Section: Research Program
Migration resilience; Large scale data management
Participant : Yves Denneulin.
Fault tolerance, migration, distributed algorithms.
Most propositions to improve reliability address only a given application or service. This may be due to the fact that until clusters and intranet architectures arose, it was obvious that client and server nodes were independent. This is not the case in parallel scientific computing where a fault on a node can lead to a data loss on thousands of other nodes. MESCAL's work on this topic is based on the idea that each process in a parallel application will be executed by a group of nodes instead of a single node: when the node in charge of a process fails, another in the same group can replace it in a transparent way for the application.
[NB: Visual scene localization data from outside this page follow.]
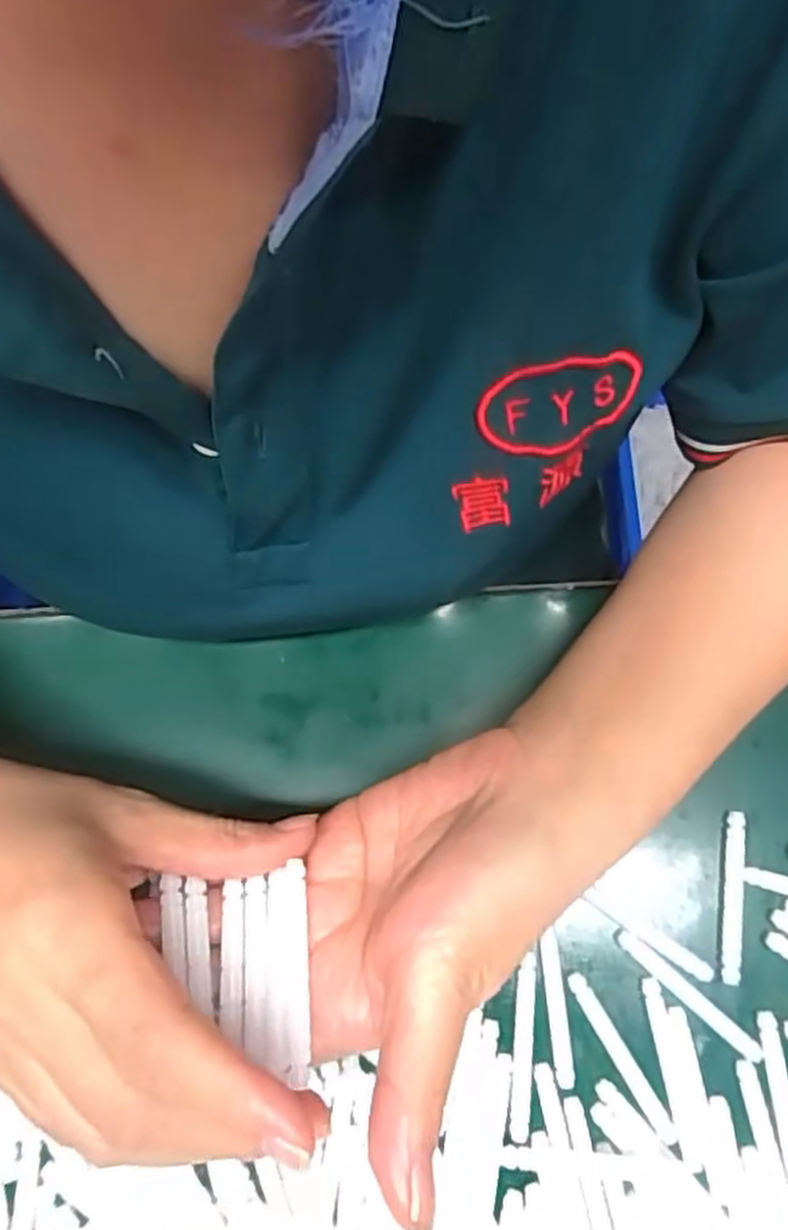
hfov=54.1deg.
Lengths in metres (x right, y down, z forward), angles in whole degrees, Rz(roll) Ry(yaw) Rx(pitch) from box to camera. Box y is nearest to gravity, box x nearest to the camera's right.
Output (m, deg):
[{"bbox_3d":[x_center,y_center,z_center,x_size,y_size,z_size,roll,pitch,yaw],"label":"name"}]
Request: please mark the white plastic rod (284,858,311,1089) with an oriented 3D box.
[{"bbox_3d":[-0.027,0.097,0.214,0.006,0.004,0.056,-6,54,-1],"label":"white plastic rod"}]

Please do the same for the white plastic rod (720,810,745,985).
[{"bbox_3d":[0.121,0.100,0.274,0.007,0.004,0.057,8,73,3],"label":"white plastic rod"}]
There are two main problems to be solved in order to achieve this objective. The first one is the ability to migrate processes of a parallel, and thus communicating, application without enforcing modifications. The second one is the ability to maintain a group structure in a completely distributed way. They both rely on a close interaction with the underlying operating systems and networks, since processes can be migrated in the middle of a communication. This can only be done by knowing how to save and replay later all ongoing communications, independently of the communication pattern. Freezing a process to restore it on another node is also an operation that requires collaboration of the operating system and a good knowledge of its internals. The other main problem (keeping a group structure) belongs to the distributed algorithms domain and is of a higher level nature.